TASK OBJECTIVE →
Only the records, exactly as written, belong in the answer; pictures do not.

EXTRACTED MATERIAL →
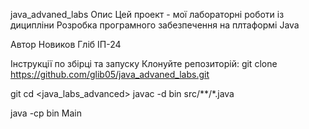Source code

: java_advaned_labs
Опис Цей проект - мої лабораторні роботи із диципліни Розробка програмного забезпечення на плтаформі Java

Автор Новиков Гліб ІП-24

Інструкції по збірці та запуску Клонуйте репозиторій: git clone https://github.com/glib05/java_advaned_labs.git

git cd <java_labs_advanced> javac -d bin src/**/*.java

java -cp bin Main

RESPONSE BELOW →
Source code

: java_advaned_labs
Опис Цей проект - мої лабораторні роботи із диципліни Розробка програмного забезпечення на плтаформі Java

Автор Новиков Гліб ІП-24

Інструкції по збірці та запуску Клонуйте репозиторій: git clone https://github.com/glib05/java_advaned_labs.git

git cd <java_labs_advanced> javac -d bin src/**/*.java

java -cp bin Main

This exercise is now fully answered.